Absenteeism - 19 July 2011
There’s something about death. Whenever we’re reminded of its imminence, we refocus on what’s important in life. The problem, though, is that many of us forget that death is inevitable, and so we aimlessly wander through life without making the most of it.
In medieval times, there was a tradition that sought to combat this trend. Many homes would have a skull placed in random locations throughout the house. There might be a skull on a cabinet, another on a library shelf, or perhaps even one in the loungeroom. And every time people caught a glance at the skull, it reminded them about the importance of life.
Here’s what this has to do with absenteeism in the workplace.

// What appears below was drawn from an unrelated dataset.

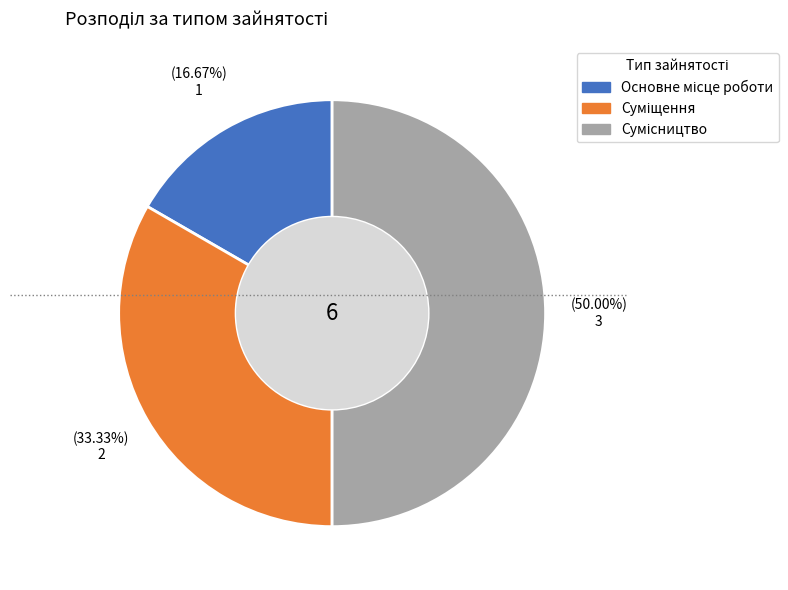

What is the largest slice in the pie chart?

Сумісництво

Your absent employees fall into two categories: those who are genuinely ill, and those who are faking it. There’s not much you can do about the former. You can try to prevent illnesses from occurring in the first place by running wellness programs at work, ensuring people take adequate breaks, being mindful of ergonomics, and so on. That’s about it.
But it's the latter category that’s difficult to manage: those you just know aren’t really sick. And it’s with these types of people that the skull analogy works best. Sometimes, managers make it too easy for employees to chuck a sickie, and what’s required at work are various actions that act like a skull sitting on a shelf. The actions remind employees about the impacts of calling in sick.
A few examples…
Speak to a person: Don’t accept text message or voicemails. If someone needs to ring and say they’re not coming in, the phone call should be made to their manager. Otherwise, the manager should call them back and have a conversation about what’s going on. In this case, the inconvenience of the obligatory conversation is the metaphorical skull.

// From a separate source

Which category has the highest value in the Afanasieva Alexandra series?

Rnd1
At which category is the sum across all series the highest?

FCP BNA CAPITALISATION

Meet up straight away: Every time an employee returns to work, make it a priority to catch up with them in a meeting room as soon as possible after their starting time. The discussion that ensues is simply one of caring concern, where you make sure they’re feeling better. The potential guilt and repeated awkwardness of those meetings are the metaphorical skulls.
Address it as a group: Run a brainstorming session with your team on the consequences of unexplained absenteeism. Canvass the impacts to workload, service standards, customer satisfaction, stress levels, etc. The idea is to get your employees thinking of the negative effects of not being around. The public airing of this issue is the metaphorical skull.
None of the above should be accusatory, intimidating, or interrogative. They’re just points of enquiry, which if done right, could result in fewer instances of illegitimate absenteeism.
Of course, the above is based on an assumption that the reason people are chucking sickies is because they’re lazy and indifferent. But if the real reason they’re staying at home is because they’ve got a bad manager (one who doesn’t know how to motivate or communicate) and an uninspiring employer (characterised by instability and low morale), then the employee isn’t the problem. The employee is just the skull staring back, representing a bigger issue.